What Is CLAUDE.md and How to Write One

By Tyler Cyert

CLAUDE.md is the main instruction file that Claude Code reads at the start of every session. It tells the agent what your project is, how it should behave, what conventions to follow, and where things live. If you have ever wondered "what is CLAUDE.md?" — it is the single most important file in your Claude Code setup. Everything else (agents, rules, skills, hooks) extends from it.

Think of it as a contract between you and your coding agent. Without it, Claude Code starts every session blind, guessing at your stack, your style, and your intentions. With a well-written CLAUDE.md, the agent knows all of that before it writes a single line of code.

Why CLAUDE.md Matters

Claude Code loads your CLAUDE.md file into context automatically. You do not need to paste instructions into a chat window or re-explain your project every time. This makes it fundamentally different from prompt engineering — it is persistent, version-controlled, and shared across your team.

A good CLAUDE.md does three things:

  1. Reduces mistakes — The agent knows your conventions before it starts. No more fixing import styles, wrong directories, or mismatched naming patterns.
  2. Saves tokens — Clear instructions up front mean fewer correction rounds. Fewer corrections mean lower cost and faster results.
  3. Creates consistency — Every developer on your team gets the same agent behavior, because the instructions live in the repo, not in someone's clipboard.

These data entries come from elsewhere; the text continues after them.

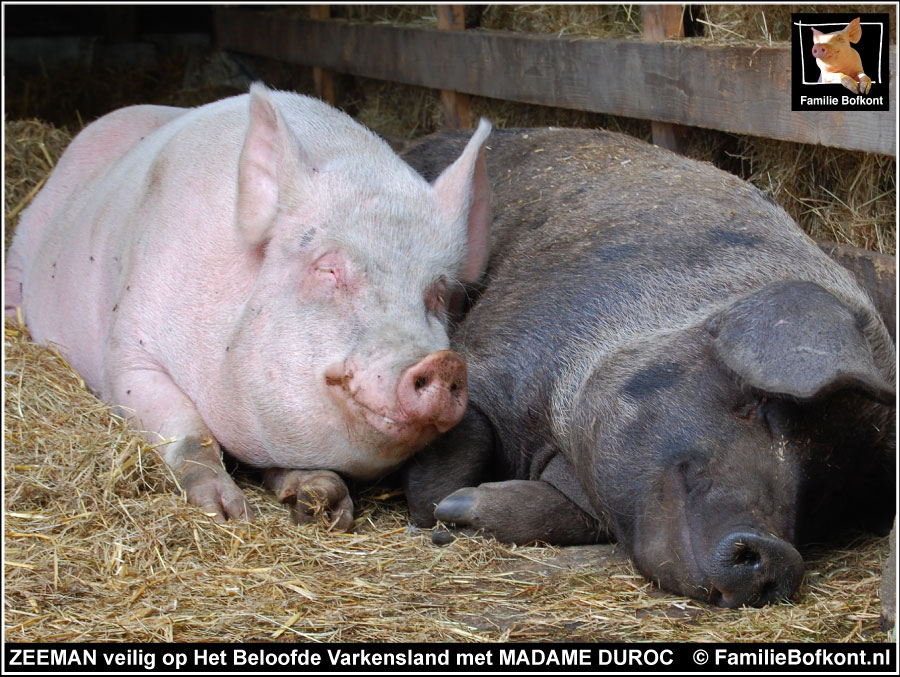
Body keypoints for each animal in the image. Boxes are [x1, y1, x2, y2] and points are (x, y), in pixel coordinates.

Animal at [5, 84, 492, 524]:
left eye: (436, 293)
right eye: (328, 269)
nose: (443, 363)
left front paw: (322, 501)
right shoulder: (128, 352)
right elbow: (190, 433)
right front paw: (226, 513)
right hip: (27, 238)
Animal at [400, 127, 892, 608]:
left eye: (826, 495)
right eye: (761, 405)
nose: (779, 557)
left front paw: (459, 506)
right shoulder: (498, 348)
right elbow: (455, 453)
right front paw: (446, 508)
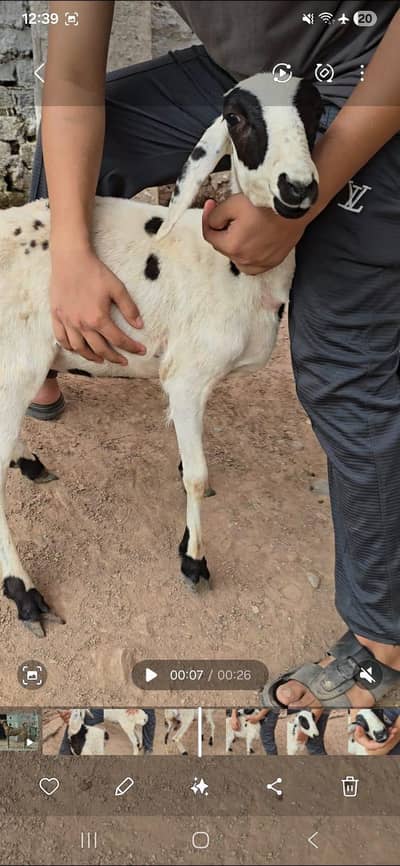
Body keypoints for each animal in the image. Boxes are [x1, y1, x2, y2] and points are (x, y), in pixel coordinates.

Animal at [0, 72, 322, 636]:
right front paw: (194, 561)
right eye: (237, 118)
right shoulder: (187, 377)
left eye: (317, 108)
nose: (297, 189)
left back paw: (29, 462)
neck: (234, 270)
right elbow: (197, 475)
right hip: (17, 359)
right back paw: (25, 594)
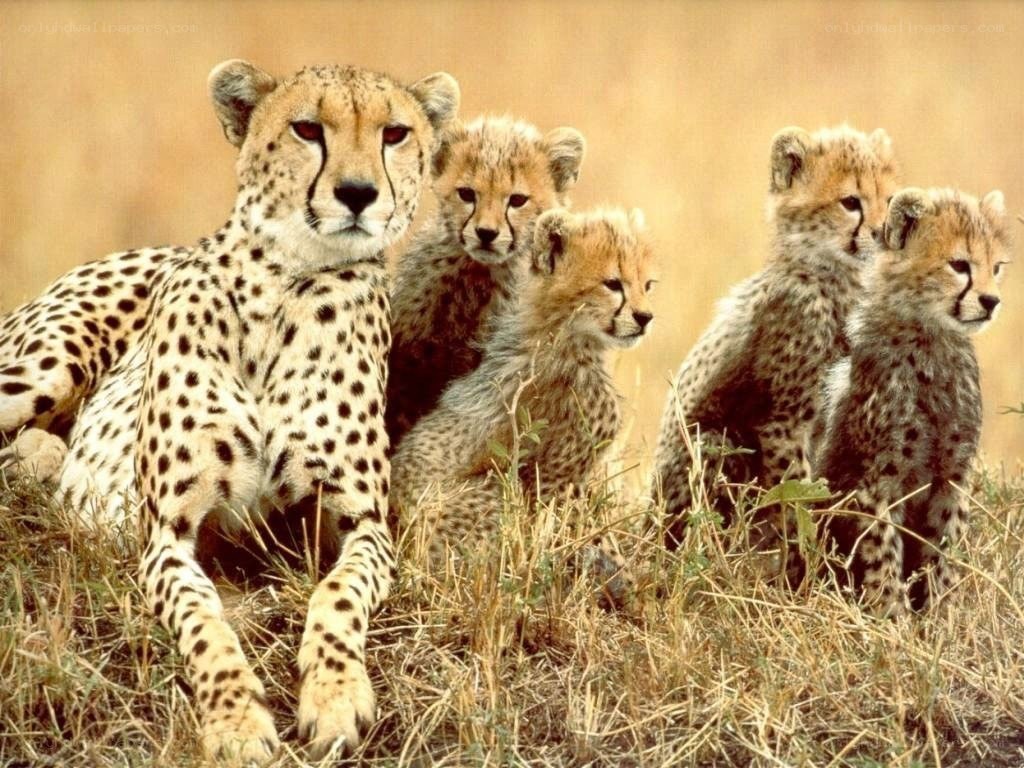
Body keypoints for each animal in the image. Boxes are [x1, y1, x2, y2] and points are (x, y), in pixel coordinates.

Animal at [0, 59, 459, 764]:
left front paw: (335, 694)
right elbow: (206, 627)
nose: (357, 193)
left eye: (395, 133)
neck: (285, 284)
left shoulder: (363, 526)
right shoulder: (168, 533)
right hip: (48, 364)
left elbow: (337, 598)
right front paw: (236, 722)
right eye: (307, 129)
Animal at [650, 124, 899, 555]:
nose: (883, 234)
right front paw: (808, 554)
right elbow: (797, 492)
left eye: (888, 200)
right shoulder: (783, 421)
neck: (834, 281)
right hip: (714, 441)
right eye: (851, 202)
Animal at [815, 186, 1010, 616]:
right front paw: (892, 619)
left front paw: (942, 616)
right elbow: (882, 553)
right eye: (959, 265)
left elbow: (945, 549)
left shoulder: (952, 475)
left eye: (997, 267)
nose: (991, 301)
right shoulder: (876, 482)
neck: (931, 339)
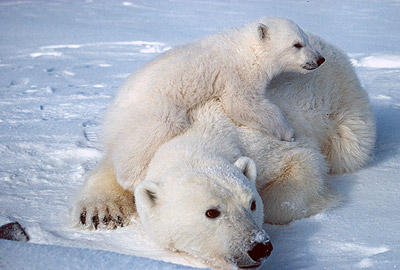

A Practical CLAUDE.md Template

Here is a CLAUDE.md template you can adapt for most projects:

# Project Name

Brief description of what the project does and its current state.

## Stack

- Runtime: Node.js 22 + TypeScript 5.7
- Framework: Next.js 15 (App Router)
- Database: Postgres via Drizzle ORM
- Styling: Tailwind CSS v4
- Testing: Vitest + Playwright

## Build & Run

- `npm run dev` — start dev server
- `npm run build` — production build
- `npm run test` — run unit tests
- `npm run lint` — check linting

## Architecture

- `src/app/` — Next.js App Router pages and layouts
- `src/lib/` — Shared utilities, DB client, and business logic
- `src/components/` — React components
- `src/db/` — Drizzle schema, migrations, and seed scripts

## Code Style

- Use `@/` import alias for all src/ imports
- Prefer server components. Only add 'use client' when you need interactivity.
- Name files in kebab-case. Name components in PascalCase.
- Never commit .env files. Use .env.example for documentation.

## Important Rules

- Always run tests before marking a task as done
- Do not modify migration files that have already been applied
- Keep API route handlers thin — business logic belongs in src/lib/

The 200-Line Rule

Anthropic recommends keeping your CLAUDE.md under 200 lines. This is not an arbitrary limit — it is about context efficiency. When your instruction file grows beyond 200 lines, two things happen:

  1. Important instructions get diluted. The agent has to sift through noise to find what matters.
  2. You are wasting context window. Every line of CLAUDE.md is loaded into every session, whether or not it is relevant.

The fix is simple: split. Claude Code gives you rules, skills, and agents for exactly this purpose.

What Goes Where

ContentWhere It GoesWhy
Project overview, stack, architectureCLAUDE.mdNeeded every session
Build commands, dev workflowCLAUDE.mdNeeded every session
Tool permissions (allow/deny)settings.jsonStructured config, not prose
Hooks (pre/post tool, stop)settings.jsonLifecycle events need JSON schema
File-type-specific style rules.claude/rules/Only loaded when matching files are touched
On-demand procedures.claude/skills/Only loaded via /slash command
Agent-specific instructions.claude/agents/Scoped to one agent's role

The pattern: if the agent needs it every session, it goes in CLAUDE.md. If it is scoped, it goes in rules. If it is on-demand, it goes in a skill.

CLAUDE.md vs CLAUDE.local.md

CLAUDE.md is committed to your repo — everyone on the team gets the same instructions. CLAUDE.local.md is gitignored — it is for your personal preferences like verbosity level, editor-specific paths, or local environment quirks.

Generating Your CLAUDE.md with DotBox

Writing a CLAUDE.md from scratch is straightforward for small projects, but gets tricky as complexity grows — especially when you need to coordinate it with agents, rules, skills, and hooks. DotBox lets you build your entire Claude Code configuration visually, including the CLAUDE.md, and exports the complete directory as a zip.

Getting Started

  1. Create a CLAUDE.md in your project root. Start with the template above.
  2. Keep it focused. If you are over 150 lines, start moving scoped content into rules or skills.
  3. Test it. Start a Claude Code session and give it a task. If it asks questions your CLAUDE.md should have answered, add that information.
  4. Version control it. Commit your CLAUDE.md alongside your code.

The best CLAUDE.md files are living documents. They evolve as your project does.